Records provided START

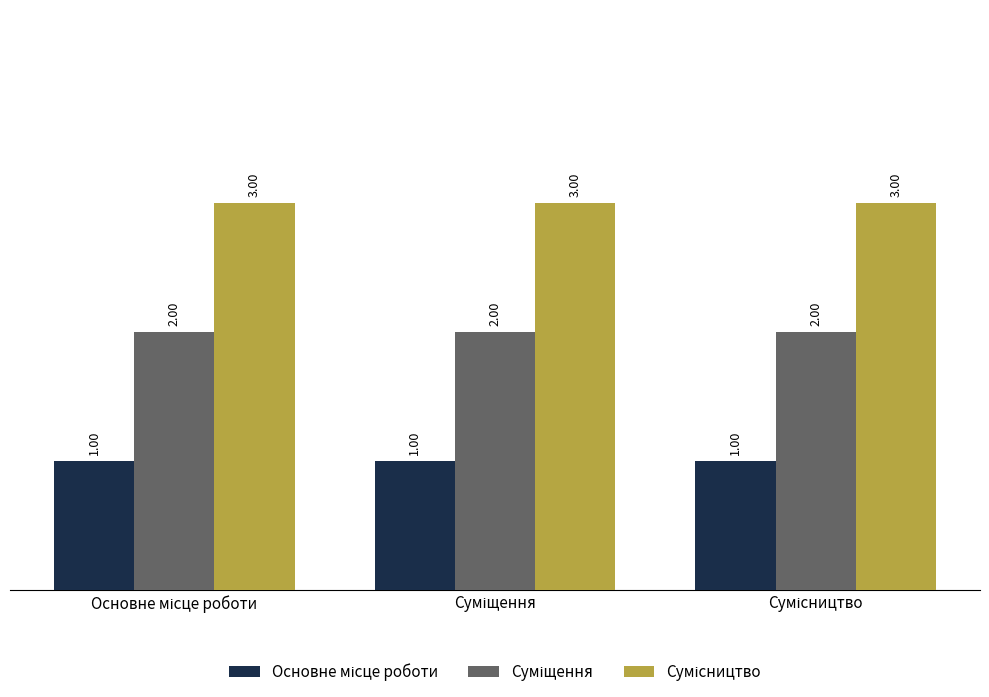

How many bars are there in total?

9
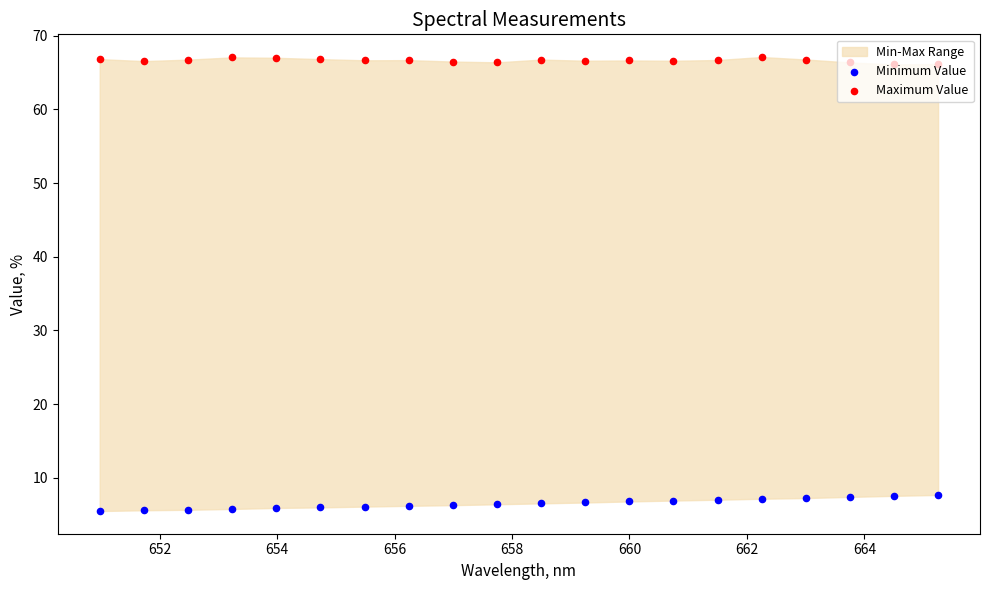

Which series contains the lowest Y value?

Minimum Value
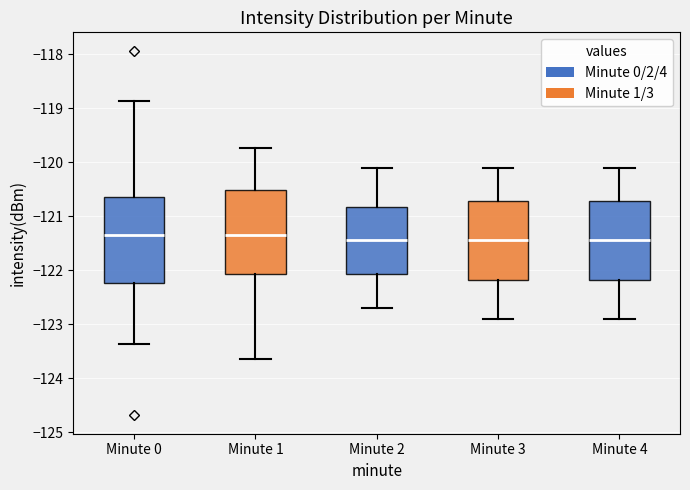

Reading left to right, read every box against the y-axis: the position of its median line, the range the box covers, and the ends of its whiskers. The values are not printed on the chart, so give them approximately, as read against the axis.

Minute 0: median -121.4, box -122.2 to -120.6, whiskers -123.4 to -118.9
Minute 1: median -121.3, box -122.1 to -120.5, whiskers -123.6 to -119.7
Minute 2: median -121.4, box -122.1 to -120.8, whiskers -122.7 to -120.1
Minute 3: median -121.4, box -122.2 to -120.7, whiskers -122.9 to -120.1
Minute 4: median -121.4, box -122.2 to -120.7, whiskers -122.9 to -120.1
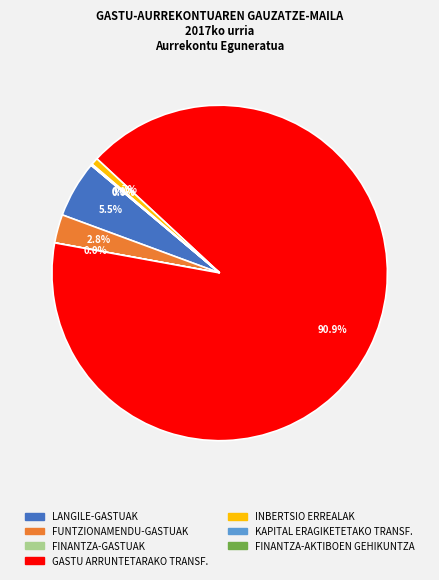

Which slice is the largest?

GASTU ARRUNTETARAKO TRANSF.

Records provided END

◆ What to do ◆
Reproduce the entire listing above line for line, leaving out the pictures.

◆ Response below ◆
How many bars are there in total?

9

Which series contains the lowest Y value?

Minimum Value

Reading left to right, read every box against the y-axis: the position of its median line, the range the box covers, and the ends of its whiskers. The values are not printed on the chart, so give them approximately, as read against the axis.

Minute 0: median -121.4, box -122.2 to -120.6, whiskers -123.4 to -118.9
Minute 1: median -121.3, box -122.1 to -120.5, whiskers -123.6 to -119.7
Minute 2: median -121.4, box -122.1 to -120.8, whiskers -122.7 to -120.1
Minute 3: median -121.4, box -122.2 to -120.7, whiskers -122.9 to -120.1
Minute 4: median -121.4, box -122.2 to -120.7, whiskers -122.9 to -120.1

Which slice is the largest?

GASTU ARRUNTETARAKO TRANSF.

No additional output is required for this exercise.